→ **Available data**

===

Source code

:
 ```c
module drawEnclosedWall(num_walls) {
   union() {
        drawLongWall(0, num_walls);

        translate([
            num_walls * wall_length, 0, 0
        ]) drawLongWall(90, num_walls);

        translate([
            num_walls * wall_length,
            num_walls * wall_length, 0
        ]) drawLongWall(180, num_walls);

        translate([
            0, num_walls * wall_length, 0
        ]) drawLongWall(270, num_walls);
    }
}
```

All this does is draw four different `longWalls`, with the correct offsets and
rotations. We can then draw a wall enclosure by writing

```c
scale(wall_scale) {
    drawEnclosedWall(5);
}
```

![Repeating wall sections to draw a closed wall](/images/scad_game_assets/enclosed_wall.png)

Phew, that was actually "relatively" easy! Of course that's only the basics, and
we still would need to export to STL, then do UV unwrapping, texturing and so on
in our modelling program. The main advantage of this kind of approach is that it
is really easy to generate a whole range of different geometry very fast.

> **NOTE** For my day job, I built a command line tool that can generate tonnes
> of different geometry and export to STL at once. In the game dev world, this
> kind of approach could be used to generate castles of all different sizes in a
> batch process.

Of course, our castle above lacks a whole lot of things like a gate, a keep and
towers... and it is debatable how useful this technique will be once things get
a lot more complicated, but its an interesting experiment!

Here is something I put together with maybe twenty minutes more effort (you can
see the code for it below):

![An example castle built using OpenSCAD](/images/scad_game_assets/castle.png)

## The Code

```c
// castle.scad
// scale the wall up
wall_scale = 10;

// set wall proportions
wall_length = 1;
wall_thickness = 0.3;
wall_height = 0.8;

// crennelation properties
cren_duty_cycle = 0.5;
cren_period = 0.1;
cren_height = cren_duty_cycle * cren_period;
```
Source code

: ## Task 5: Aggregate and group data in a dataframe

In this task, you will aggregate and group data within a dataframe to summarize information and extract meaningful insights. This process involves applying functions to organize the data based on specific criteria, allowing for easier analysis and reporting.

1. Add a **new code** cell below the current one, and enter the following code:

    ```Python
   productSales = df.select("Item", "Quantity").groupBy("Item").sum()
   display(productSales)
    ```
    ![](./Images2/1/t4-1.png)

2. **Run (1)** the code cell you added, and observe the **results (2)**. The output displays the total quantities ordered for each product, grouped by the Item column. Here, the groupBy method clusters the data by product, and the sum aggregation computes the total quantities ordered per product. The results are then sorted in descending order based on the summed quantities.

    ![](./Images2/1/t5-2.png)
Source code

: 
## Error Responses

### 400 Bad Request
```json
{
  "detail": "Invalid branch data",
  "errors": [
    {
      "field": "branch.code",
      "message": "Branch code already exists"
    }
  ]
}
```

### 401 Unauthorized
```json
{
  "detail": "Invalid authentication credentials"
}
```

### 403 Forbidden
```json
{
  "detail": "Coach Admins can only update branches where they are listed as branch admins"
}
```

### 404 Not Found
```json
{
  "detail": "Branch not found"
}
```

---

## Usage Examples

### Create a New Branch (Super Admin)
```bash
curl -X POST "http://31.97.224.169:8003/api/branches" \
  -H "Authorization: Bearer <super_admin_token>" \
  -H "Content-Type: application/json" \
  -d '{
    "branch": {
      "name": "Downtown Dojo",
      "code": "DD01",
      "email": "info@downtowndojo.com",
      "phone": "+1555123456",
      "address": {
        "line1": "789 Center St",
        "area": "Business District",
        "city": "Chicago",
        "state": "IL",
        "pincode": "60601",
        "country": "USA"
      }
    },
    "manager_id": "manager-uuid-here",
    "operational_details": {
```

===

→ **Task to complete**
Answer with a single number: how many lines in the data above have the string "branches" in them?

→ **Result of this exercise**
2